What Basic does not do
Basic gives you a good baseline. It does not give you:
- Continuous detection of advanced threats (that is what Important or Essential is for)
- Penetration testing or red teaming
- Compliance with sector-specific frameworks like DORA or NIS2 as an entity
For most SMEs with a limited risk profile (client-side threats like phishing, ransomware, business email compromise, common credential abuse), that is enough. Basic anchors that exposure adequately without requiring a 24/7 SOC.
When to move to Important anyway
Three reasons that are decisive in practice:
- A client asks for it. At contract renewal with bigger accounts, CyFUN Important comes up more and more often. Especially if that client is itself in NIS2 scope.
- Your cyber insurer asks for it. Some carriers offer 15 to 20 percent off at Important level. That adds up on the premium.
- You are yourself an 'important entity' under NIS2. Then Important is the minimum you can defend as 'reasonable measures'.
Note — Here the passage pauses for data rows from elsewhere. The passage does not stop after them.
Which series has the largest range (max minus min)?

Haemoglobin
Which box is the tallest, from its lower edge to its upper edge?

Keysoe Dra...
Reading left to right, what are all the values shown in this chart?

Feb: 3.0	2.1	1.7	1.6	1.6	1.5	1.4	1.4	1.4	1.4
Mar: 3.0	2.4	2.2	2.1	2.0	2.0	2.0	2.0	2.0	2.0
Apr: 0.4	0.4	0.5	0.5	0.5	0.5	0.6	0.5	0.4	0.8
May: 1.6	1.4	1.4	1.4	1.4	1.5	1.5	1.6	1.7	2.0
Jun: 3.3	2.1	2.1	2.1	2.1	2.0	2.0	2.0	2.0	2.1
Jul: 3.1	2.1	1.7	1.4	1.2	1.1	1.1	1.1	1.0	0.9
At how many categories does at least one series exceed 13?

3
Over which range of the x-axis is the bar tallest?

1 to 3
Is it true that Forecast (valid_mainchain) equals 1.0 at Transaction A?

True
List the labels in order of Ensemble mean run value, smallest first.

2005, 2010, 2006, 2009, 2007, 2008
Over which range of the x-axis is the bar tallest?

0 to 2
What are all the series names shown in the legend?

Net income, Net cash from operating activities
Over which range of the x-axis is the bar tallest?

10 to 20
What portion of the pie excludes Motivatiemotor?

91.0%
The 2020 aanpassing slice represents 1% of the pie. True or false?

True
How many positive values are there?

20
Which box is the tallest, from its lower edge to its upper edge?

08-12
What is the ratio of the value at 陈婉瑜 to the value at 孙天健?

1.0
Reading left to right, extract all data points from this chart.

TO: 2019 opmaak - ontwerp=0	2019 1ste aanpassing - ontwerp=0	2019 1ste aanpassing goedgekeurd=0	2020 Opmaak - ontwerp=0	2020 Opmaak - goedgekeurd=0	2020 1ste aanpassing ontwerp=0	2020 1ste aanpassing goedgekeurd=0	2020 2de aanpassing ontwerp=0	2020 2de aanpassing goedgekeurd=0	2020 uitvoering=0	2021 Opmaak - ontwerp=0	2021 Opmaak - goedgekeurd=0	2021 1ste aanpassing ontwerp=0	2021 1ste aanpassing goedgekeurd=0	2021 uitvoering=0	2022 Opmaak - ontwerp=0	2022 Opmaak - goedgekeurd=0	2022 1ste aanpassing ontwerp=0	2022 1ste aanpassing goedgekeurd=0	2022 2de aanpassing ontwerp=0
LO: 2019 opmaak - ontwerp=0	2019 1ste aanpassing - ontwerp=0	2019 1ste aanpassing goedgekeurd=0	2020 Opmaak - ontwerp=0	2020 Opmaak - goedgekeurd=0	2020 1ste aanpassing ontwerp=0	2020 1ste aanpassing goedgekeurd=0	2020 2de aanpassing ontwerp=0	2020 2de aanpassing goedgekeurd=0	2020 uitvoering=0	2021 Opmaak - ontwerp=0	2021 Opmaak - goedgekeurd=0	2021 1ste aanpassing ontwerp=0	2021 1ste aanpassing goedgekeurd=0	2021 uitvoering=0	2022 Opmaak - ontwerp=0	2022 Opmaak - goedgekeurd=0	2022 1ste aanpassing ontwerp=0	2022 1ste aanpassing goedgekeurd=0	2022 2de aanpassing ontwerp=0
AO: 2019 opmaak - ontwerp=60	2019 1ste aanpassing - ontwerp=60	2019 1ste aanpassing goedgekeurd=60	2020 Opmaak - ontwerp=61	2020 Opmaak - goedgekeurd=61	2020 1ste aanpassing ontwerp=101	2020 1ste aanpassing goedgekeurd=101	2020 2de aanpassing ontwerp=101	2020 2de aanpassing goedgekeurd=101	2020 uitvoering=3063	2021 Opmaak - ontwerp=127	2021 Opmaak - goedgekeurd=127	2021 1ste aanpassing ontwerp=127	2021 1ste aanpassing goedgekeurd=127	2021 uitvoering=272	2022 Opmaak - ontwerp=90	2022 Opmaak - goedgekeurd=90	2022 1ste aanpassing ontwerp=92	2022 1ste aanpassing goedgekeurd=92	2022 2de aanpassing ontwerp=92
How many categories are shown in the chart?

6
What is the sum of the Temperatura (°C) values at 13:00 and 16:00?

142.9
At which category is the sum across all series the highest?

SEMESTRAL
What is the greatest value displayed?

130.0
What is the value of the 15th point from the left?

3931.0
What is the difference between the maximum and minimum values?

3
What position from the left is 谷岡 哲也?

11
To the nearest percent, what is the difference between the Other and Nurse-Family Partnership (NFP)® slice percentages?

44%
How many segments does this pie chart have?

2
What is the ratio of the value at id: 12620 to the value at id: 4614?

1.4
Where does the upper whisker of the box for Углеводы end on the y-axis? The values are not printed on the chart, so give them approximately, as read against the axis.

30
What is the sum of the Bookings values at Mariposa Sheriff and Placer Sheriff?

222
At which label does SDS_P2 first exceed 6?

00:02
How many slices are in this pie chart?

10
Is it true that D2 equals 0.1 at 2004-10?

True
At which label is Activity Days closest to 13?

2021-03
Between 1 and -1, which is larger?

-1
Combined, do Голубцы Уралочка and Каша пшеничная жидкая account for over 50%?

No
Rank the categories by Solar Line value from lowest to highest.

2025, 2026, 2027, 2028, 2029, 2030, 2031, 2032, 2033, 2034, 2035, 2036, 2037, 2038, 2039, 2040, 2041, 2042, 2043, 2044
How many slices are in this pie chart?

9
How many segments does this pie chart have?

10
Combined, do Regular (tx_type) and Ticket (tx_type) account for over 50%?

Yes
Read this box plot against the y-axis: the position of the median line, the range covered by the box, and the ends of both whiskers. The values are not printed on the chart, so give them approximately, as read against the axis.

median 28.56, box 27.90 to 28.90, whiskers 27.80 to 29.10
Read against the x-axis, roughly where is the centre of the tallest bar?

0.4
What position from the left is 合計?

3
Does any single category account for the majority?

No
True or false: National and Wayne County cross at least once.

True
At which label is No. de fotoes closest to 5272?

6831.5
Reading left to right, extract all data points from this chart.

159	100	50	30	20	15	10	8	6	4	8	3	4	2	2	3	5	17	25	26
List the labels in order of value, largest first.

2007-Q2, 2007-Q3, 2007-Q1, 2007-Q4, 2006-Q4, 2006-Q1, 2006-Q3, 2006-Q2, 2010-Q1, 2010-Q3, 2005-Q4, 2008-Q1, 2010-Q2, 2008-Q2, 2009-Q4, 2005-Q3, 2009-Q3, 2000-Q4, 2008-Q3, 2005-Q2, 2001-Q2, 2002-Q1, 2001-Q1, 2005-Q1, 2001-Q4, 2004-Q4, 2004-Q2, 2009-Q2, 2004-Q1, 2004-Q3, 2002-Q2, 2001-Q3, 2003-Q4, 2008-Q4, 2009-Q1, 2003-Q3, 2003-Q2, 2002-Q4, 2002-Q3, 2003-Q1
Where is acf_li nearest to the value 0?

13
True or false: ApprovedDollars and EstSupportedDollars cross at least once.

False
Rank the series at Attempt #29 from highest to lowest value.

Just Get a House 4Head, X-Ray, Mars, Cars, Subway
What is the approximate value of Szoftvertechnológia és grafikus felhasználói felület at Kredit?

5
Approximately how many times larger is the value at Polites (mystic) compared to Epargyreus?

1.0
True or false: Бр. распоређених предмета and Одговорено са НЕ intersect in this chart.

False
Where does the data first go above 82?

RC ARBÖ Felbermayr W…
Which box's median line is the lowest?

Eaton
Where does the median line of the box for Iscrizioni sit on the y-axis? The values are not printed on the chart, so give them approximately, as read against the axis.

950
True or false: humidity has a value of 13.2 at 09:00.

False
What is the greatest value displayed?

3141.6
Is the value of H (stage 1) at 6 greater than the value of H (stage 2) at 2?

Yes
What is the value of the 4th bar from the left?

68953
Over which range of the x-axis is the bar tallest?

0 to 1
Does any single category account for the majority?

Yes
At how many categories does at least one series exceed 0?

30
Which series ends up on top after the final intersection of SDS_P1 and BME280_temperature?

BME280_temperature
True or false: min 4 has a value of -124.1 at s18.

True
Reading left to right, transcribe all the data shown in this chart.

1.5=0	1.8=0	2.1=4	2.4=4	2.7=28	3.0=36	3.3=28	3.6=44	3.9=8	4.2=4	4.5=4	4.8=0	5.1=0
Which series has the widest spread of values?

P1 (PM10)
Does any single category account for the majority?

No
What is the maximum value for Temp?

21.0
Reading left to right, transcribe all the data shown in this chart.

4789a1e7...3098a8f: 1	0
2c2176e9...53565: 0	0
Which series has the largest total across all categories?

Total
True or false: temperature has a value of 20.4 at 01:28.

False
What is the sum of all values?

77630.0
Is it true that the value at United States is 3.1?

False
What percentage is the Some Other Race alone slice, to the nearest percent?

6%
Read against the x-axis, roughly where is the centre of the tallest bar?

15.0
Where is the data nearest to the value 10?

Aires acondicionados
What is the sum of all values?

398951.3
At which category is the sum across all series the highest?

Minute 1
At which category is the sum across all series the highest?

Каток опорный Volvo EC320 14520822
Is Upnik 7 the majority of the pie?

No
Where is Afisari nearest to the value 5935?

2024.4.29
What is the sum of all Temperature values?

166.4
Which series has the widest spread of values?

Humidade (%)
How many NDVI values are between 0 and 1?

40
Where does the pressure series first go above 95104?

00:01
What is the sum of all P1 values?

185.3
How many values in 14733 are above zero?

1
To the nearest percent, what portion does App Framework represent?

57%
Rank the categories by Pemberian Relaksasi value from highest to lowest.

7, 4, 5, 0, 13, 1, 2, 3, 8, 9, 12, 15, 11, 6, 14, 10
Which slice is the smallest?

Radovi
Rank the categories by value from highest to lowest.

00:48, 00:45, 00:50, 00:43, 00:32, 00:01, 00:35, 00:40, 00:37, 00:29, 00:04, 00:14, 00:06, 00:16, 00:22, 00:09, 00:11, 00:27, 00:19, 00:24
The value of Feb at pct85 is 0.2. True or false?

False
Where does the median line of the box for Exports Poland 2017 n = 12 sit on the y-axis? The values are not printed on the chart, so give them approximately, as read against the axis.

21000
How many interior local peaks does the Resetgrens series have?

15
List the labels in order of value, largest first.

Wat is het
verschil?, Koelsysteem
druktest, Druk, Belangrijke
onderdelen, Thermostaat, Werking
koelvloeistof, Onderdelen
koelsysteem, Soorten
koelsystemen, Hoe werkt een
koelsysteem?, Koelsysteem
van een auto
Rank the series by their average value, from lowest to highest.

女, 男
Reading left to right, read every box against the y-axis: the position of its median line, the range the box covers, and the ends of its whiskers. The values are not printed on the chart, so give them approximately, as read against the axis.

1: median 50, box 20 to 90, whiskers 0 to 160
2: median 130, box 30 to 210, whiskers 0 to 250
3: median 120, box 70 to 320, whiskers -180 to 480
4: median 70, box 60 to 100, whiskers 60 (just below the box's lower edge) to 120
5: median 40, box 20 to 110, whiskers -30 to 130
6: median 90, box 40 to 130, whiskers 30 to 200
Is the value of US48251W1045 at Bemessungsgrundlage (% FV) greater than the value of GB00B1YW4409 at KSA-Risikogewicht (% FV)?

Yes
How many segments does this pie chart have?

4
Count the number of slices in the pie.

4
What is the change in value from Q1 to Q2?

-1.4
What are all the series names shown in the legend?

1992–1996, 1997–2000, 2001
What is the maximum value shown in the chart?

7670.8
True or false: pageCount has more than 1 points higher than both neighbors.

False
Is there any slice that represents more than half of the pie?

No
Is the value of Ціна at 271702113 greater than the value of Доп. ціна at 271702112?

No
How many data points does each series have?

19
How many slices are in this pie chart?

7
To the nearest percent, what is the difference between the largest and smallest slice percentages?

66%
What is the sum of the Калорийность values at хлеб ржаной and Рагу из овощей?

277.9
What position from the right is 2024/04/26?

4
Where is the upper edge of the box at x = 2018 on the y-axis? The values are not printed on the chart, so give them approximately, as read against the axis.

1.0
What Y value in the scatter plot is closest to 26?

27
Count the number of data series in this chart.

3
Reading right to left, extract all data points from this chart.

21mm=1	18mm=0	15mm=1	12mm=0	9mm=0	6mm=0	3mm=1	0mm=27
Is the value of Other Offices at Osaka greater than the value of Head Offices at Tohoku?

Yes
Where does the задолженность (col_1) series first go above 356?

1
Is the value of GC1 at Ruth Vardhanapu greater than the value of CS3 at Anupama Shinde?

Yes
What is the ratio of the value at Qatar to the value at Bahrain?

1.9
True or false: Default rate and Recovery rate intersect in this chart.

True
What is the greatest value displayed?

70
If none of those apply, Basic is a perfectly fine endpoint. Not every organisation needs maximum security, every organisation needs appropriate security.
What to plan for
Indicative numbers for an SME of about 10 to 20 staff, based on what is common in the market:
- Assessment and gap analysis: about 12 hours of consultancy
- Remediation work: about 50 hours over three months
- Tools (password manager, paid MFA app, possibly one extra backup licence): around 80 euros a month on top of existing tooling
- Awareness session for the whole team: two hours
Not complicated numbers. Real work though. One important nuance: this moves much faster when the owner-manager attends the awareness session and carries the project. Without that buy-in from the top, the same trajectory takes at least twice as long, mostly because behaviour change does not stick.
CyFUN works best when you treat it as an organisational programme, not an IT programme. The technical measures are rarely the bottleneck, behaviour change is.